5. What is your dream concerning the further development of the AI-clauses? What would be the best scenario for you?

Lydia: Commitment and implementation of the AI-clauses in the first place for two reasons:Firstly, to collect feedback from various stakeholders to be used in the next version of the European AI purchase conditions and feedback which can be shared by participating in the Community of Practice. Secondly, to promote the necessity of using trustworthy AI and algorithmic systems. Implementation of the clauses promotes the use of AI aligned with digital human rights, ethical standards, the public interest and simultaneously by improving people’s quality of life.

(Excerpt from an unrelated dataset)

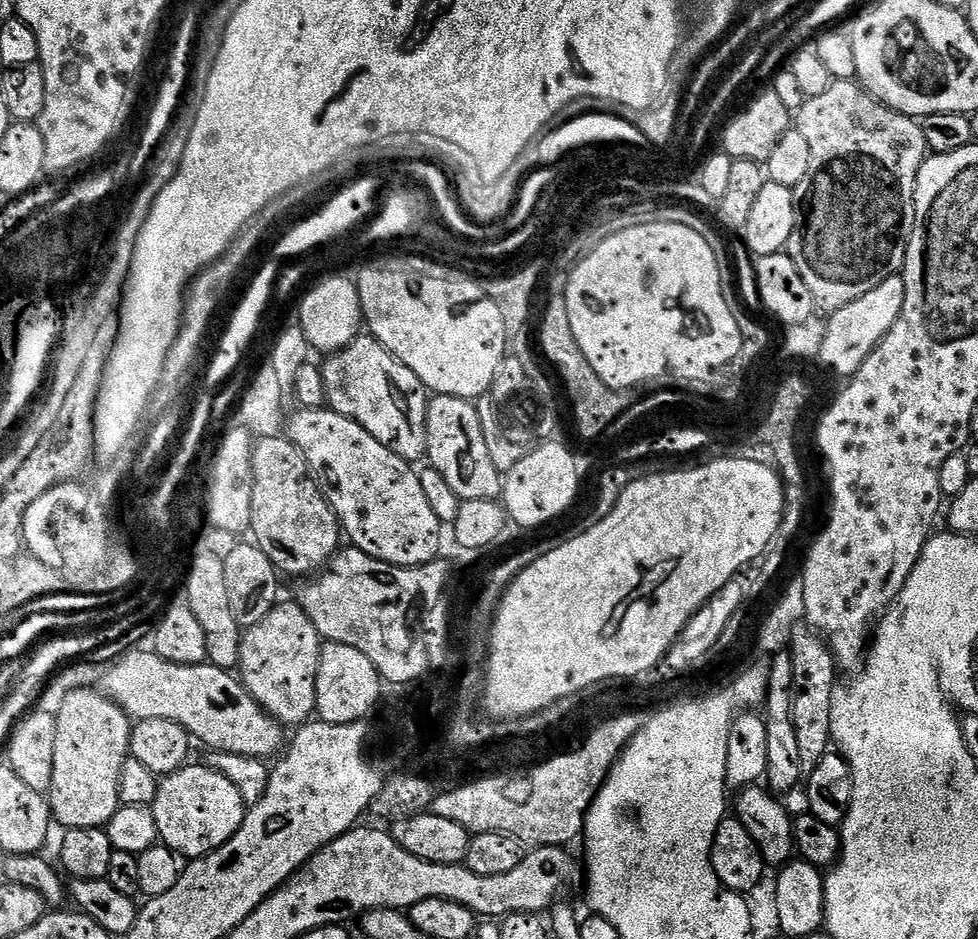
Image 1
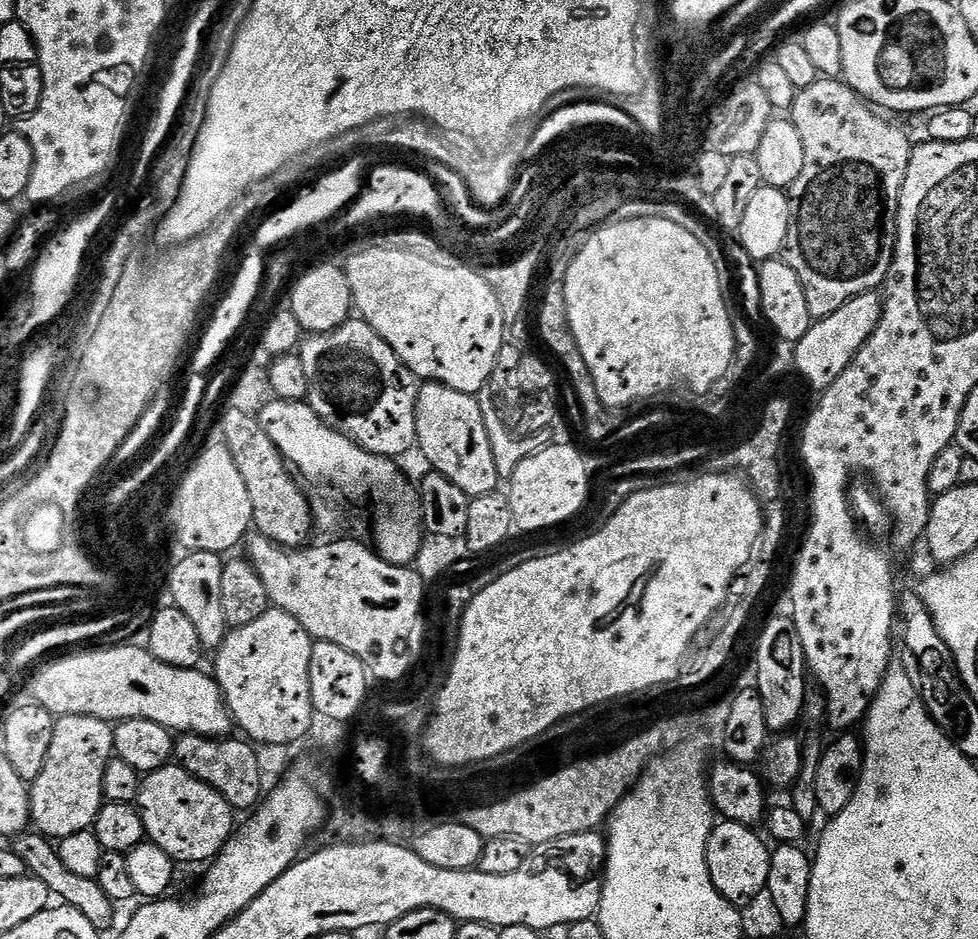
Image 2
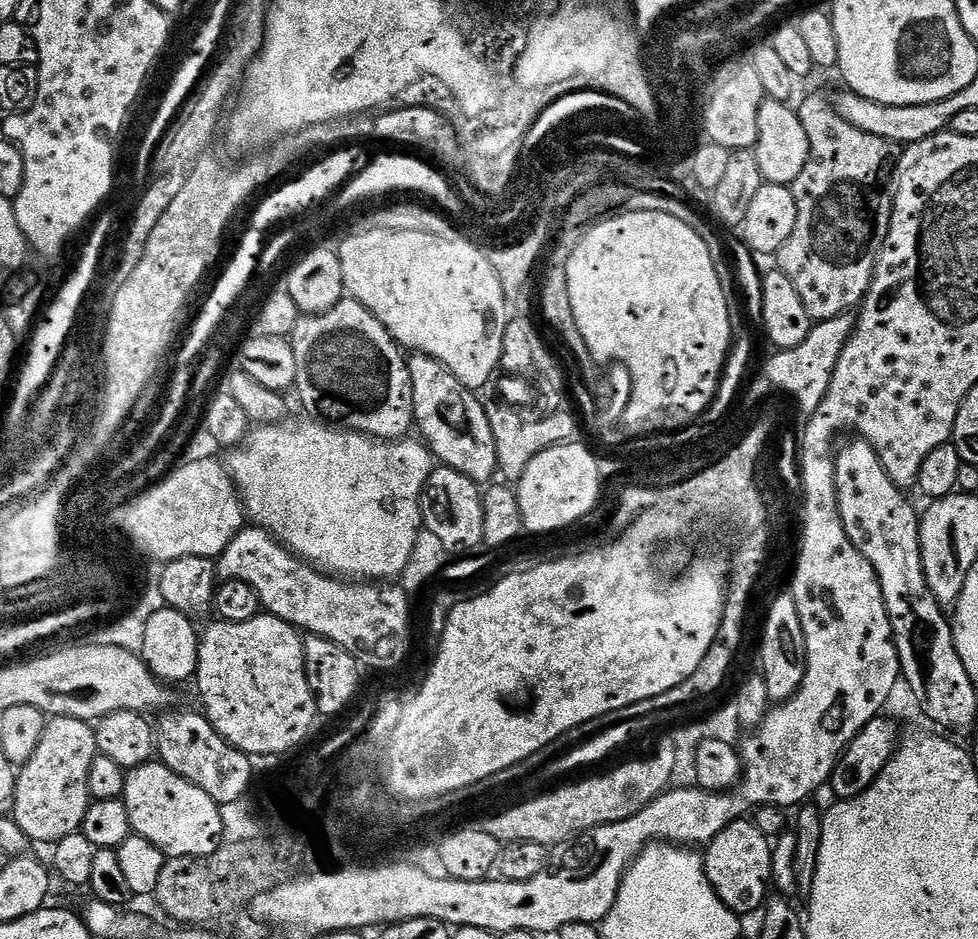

Jeroen:Ultimately, the goal is for the AI Clauses to become the standard worldwide in the area of AI procurement. This does require that the AI Clauses become more dynamic and flexible so that they can be used in all kinds of situations where AI is procured. In doing so, it is of course important that the AI Clauses are sufficiently applicable, also for buyers who do not procure AI every day.

Lydia-José (Lydia) Prinsen is an Innovation Manager at the Chief Technology Office of the Municipality of Amsterdam.

Jeroen Naves specialises in technology and the law. His activities include drawing up and assessing IT contracts, litigating IT disputes and advising on data exchange and innovation. Jeroen litigates before the civil courts in both proceedings on the merits and preliminary relief proceedings. He is experienced at resolving IT disputes and bringing complex IT procurement processes to a successful conclusion. Jeroen is a trusted advisor to businesses, government authorities and public institutions. Clients prize his hands-on mentality.